In Duffy v. Lawrence Memorial Hospital, a former employee turned whistle-blower alleges that the Lawrence, Kan.–based hospital inflated its performance scores under the Hospital Value-Based Purchasing Program to increase federal incentive payments. Hospital leaders deny they falsified data and claim the allegations are based on the whistle-blower’s “improper understanding of acceptable reporting times for patient arrival,” according the hospital’s court response. The FCA lawsuit is before the U.S. District Court for the District of Kansas.

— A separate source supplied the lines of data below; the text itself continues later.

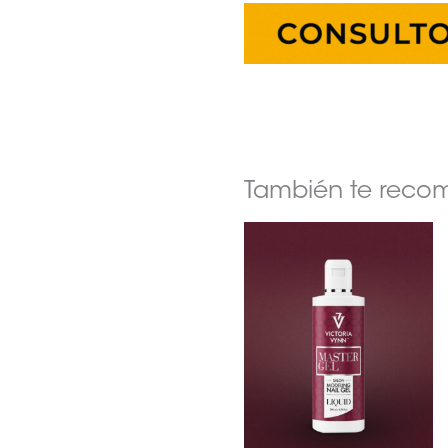
También te rec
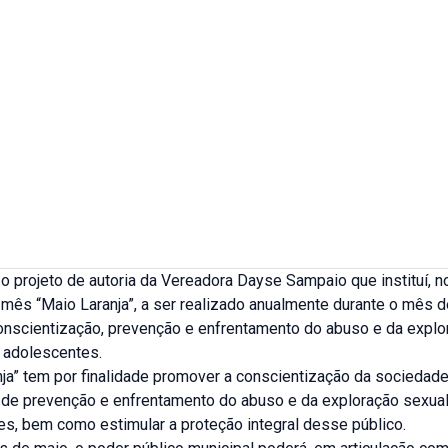
o projeto de autoria da Vereadora Dayse Sampaio que instituí, n
o mês “Maio Laranja”, a ser realizado anualmente durante o mês d
onscientização, prevenção e enfrentamento do abuso e da explo
e adolescentes.
ja” tem por finalidade promover a conscientização da sociedad
de prevenção e enfrentamento do abuso e da exploração sexual
es, bem como estimular a proteção integral desse público.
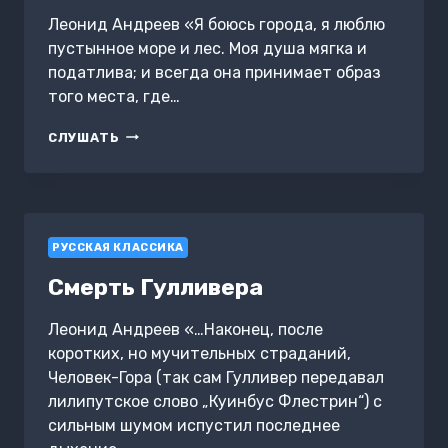
Леонид Андреев «Я боюсь города, я люблю
пустынное море и лес. Моя душа мягка и
податлива; и всегда она принимает образ
того места, где…
ПРОКЛЯТИЕ
СЛУШАТЬ
ЗВЕРЯ
РУССКАЯ КЛАССИКА
Смерть Гулливера
Леонид Андреев «…Наконец, после
коротких, но мучительных страданий,
Человек-Гора (так сам Гулливер передавал
лилипутское слово „Куинбус Флестрин“) с
сильным шумом испустил последнее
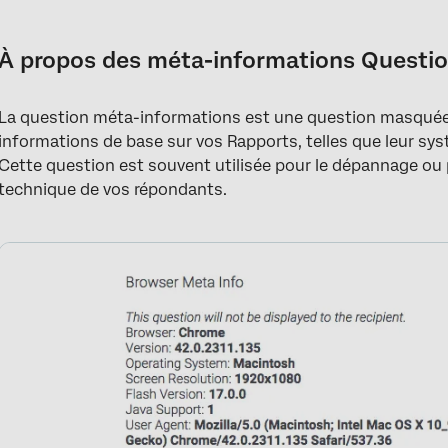
À propos des méta-informations Questions
Utilisation de la question des méta-informations
À propos des méta-informations Questi
Format des données téléchargées
La question méta-informations est une question masquée 
FAQs
informations de base sur vos Rapports, telles que leur syst
Cette question est souvent utilisée pour le dépannage ou
technique de vos répondants.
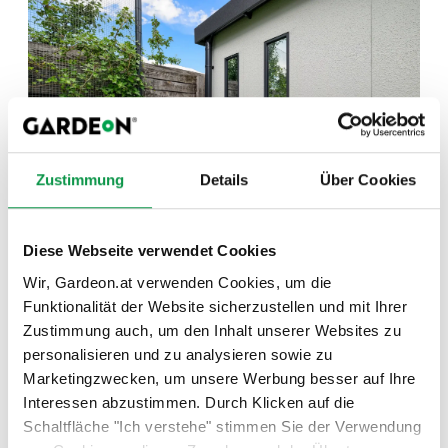
Zustimmung
Details
Über Cookies
Diese Webseite verwendet Cookies
Unser ganzes Zubehör ist sehr widerstandsfähig und
Wir, Gardeon.at verwenden Cookies, um die
überlebt jedes Ungewitter. Alles aus dem Angebot
Funktionalität der Website sicherzustellen und mit Ihrer
verfügt dank den qualitativen Materialien von
Zustimmung auch, um den Inhalt unserer Websites zu
renommierten Herstellen wie z.B. Hörmann über eine
personalisieren und zu analysieren sowie zu
lange Lebensdauer und Wartungsfreiheit. Dank der
Marketingzwecken, um unsere Werbung besser auf Ihre
Möglichkeit selbst die Farben der Bestandteile
Interessen abzustimmen. Durch Klicken auf die
auszuwählen, wird Ihr montiertes Gartenhäuschen von
Schaltfläche "Ich verstehe" stimmen Sie der Verwendung
GARDEON mit seiner Umgebung schön harmonisieren.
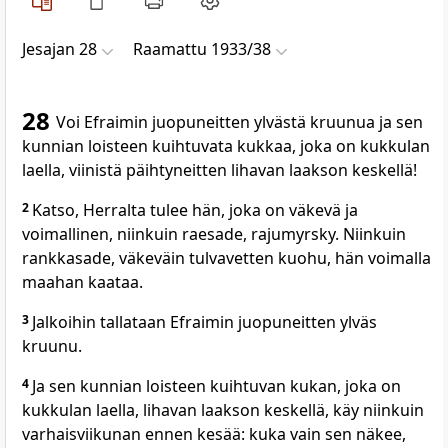
Jesajan 28
Raamattu 1933/38
28
Voi Efraimin juopuneitten ylvästä kruunua ja sen
kunnian loisteen kuihtuvata kukkaa, joka on kukkulan
laella, viinistä päihtyneitten lihavan laakson keskellä!
2
Katso, Herralta tulee hän, joka on väkevä ja
voimallinen, niinkuin raesade, rajumyrsky. Niinkuin
rankkasade, väkeväin tulvavetten kuohu, hän voimalla
maahan kaataa.
3
Jalkoihin tallataan Efraimin juopuneitten ylväs
kruunu.
4
Ja sen kunnian loisteen kuihtuvan kukan, joka on
kukkulan laella, lihavan laakson keskellä, käy niinkuin
varhaisviikunan ennen kesää: kuka vain sen näkee,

Notably, the government has declined to intervene in the lawsuit twice, Mr. Breen said. The case is continuing without government intervention, a trend that has become more common in recent years, he said. In 2015, whistle-blower cases in which U.S. Department of Justice declined to intervene led to $1.1 billion in recoveries for the government and $335 million in rewards for whistle-blowers, according to government data.

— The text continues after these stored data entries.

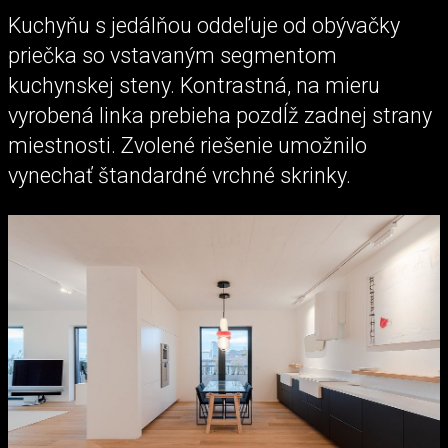
Kuchyňu s jedálňou oddeľuje od obývačky
priečka so vstavaným segmentom
kuchynskej steny. Kontrastná, na mieru
vyrobená linka prebieha pozdĺž zadnej strany
miestnosti. Zvolené riešenie umožnilo
vynechať štandardné vrchné skrinky.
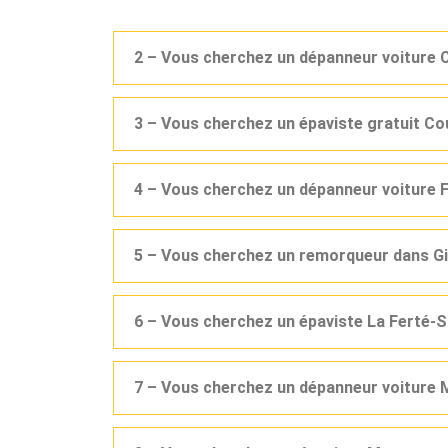
2 – Vous cherchez un dépanneur voiture 
3 – Vous cherchez un épaviste gratuit Co
4 – Vous cherchez un dépanneur voiture F
5 – Vous cherchez un remorqueur dans Gi
6 – Vous cherchez un épaviste La Ferté-S
7 – Vous cherchez un dépanneur voiture 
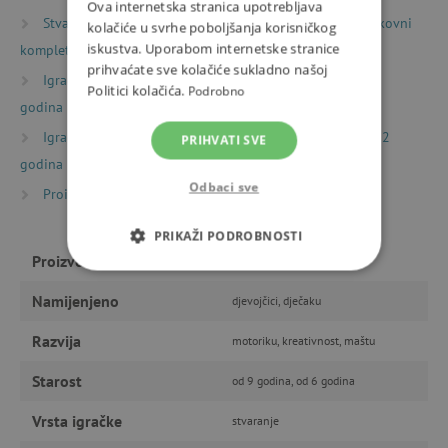
Ova internetska stranica upotrebljava
Stvaranje
Kreativni kompleti i izrađivanje
Likovni
kolačiće u svrhe poboljšanja korisničkog
iskustva. Uporabom internetske stranice
kompleti s pijeskom i šljokicama
prihvaćate sve kolačiće sukladno našoj
Igračke prema starosti
Igre i igračke za djecu od 6
Politici kolačića.
Podrobno
godina
Igračke prema starosti
Igre i igračke za djecu od 12
PRIHVATI SVE
godina
Odbaci sve
Proizvođači
Djeco
PRIKAŽI PODROBNOSTI
Proizvođač
Djeco
NUŽNO POTREBNI KOLAČIĆI
Namijenjeno
djevojčici, dječaku
IZVEDBA
CILJANOST
Razvija
motoriku, kreativnost, maštu
FUNKCIONALNOST
Starost
od 9 godina, od 6 godina
Vrsta igračke
stvaranje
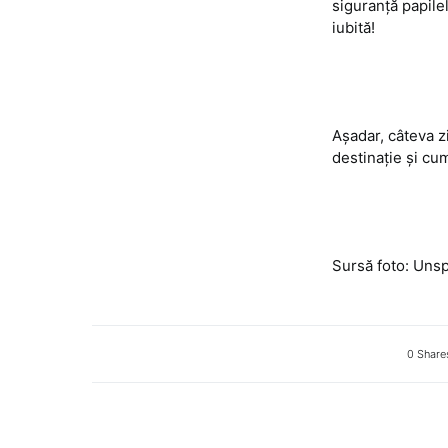
siguranță papile
iubită!
Așadar, câteva z
destinație și cu
Sursă foto: Uns
0 Share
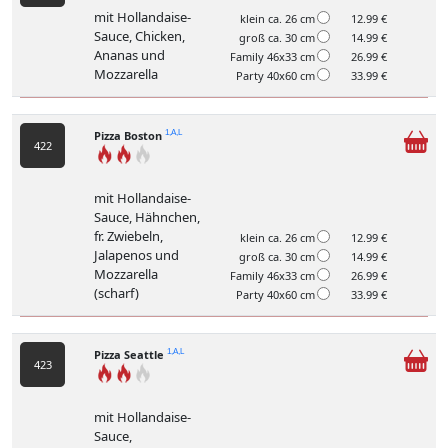
mit Hollandaise-
klein ca. 26 cm
12.99 €
Sauce, Chicken,
groß ca. 30 cm
14.99 €
Ananas und
Family 46x33 cm
26.99 €
Mozzarella
Party 40x60 cm
33.99 €
Pizza Boston
1,A,L
422
mit Hollandaise-
Sauce, Hähnchen,
fr. Zwiebeln,
klein ca. 26 cm
12.99 €
Jalapenos und
groß ca. 30 cm
14.99 €
Mozzarella
Family 46x33 cm
26.99 €
(scharf)
Party 40x60 cm
33.99 €
Pizza Seattle
1,A,L
423
mit Hollandaise-
Sauce,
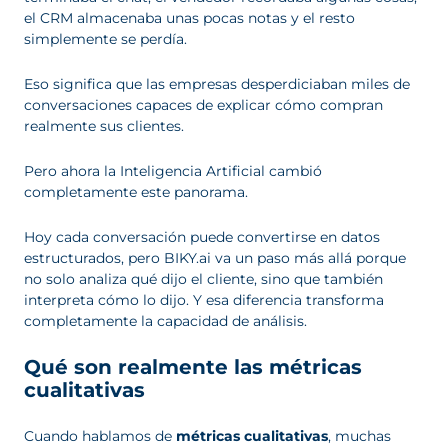
el CRM almacenaba unas pocas notas y el resto
simplemente se perdía.
Eso significa que las empresas desperdiciaban miles de
conversaciones capaces de explicar cómo compran
realmente sus clientes.
Pero ahora la Inteligencia Artificial cambió
completamente este panorama.
Hoy cada conversación puede convertirse en datos
estructurados, pero BIKY.ai va un paso más allá porque
no solo analiza qué dijo el cliente, sino que también
interpreta cómo lo dijo. Y esa diferencia transforma
completamente la capacidad de análisis.
Qué son realmente las métricas
cualitativas
Cuando hablamos de
métricas cualitativas
, muchas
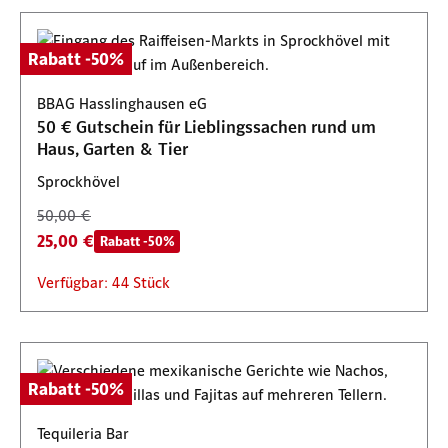
Rabatt -50%
BBAG Hasslinghausen eG
50 € Gutschein für Lieblingssachen rund um
Haus, Garten & Tier
Sprockhövel
50,00 €
25,00 €
Rabatt -50%
Verfügbar: 44 Stück
Rabatt -50%
Tequileria Bar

Mr. Homchick called the Lawrence Memorial lawsuit “troubling.”
“Providers are struggling with the complexity of the reporting requirements imposed by the layers of value-based payment programs implemented by both government and private payers,” he said. “The Lawrence Memorial case illustrates that the whistle-blower community will likely exploit the inevitable mistakes or missteps of providers attempting to comply with the increasingly byzantine quality-reporting requirements.”
The outcome of the Lawrence Memorial case could influence similar lawsuits involving value-based programs, Mr. Breen said.
“I think this theory that there is some false reporting, or false certification, is a theory that you will see being pursed in connection with some of these quality-based programs,” Mr. Breen said.
Early steps can curb legal risk
Asking questions and being proactive as new value-based models develop is key to mitigating legal dangers, experts said.
Ensure that new arrangements are analyzed for fraud and abuse risk exposure before finalizing, Mr. Breen advised.
“Have a comfort level about the arrangement” that’s being entered into, he added, and “have those arrangements vetted.”
Pay attention to data, added Michael E. Paulhus, an Atlanta-based health law attorney who specializes in FCA cases.
“The more data they collect, the more the government is paying attention to where you are in the range,” he said in an interview. “If you stick out on either end, that would be a risk profile that, as a physician, I would want to know. I would want to know where I sit in the data.”
When making reports regarding quality measures, include such reports in internal audits as part of regular compliance efforts, the experts suggested.
In addition, seek out resources early that can help prepare the practice for new quality-based regulations, Mr. Homchick said.
“There will be guidance coming out [regarding] eligibility for these value-based incentives,” he said. “That will require you and your staff to really pay attention and seek out resources and guidance to try to do this right. If you have the bandwidth to get out ahead of this, that would certainly be the best approach.”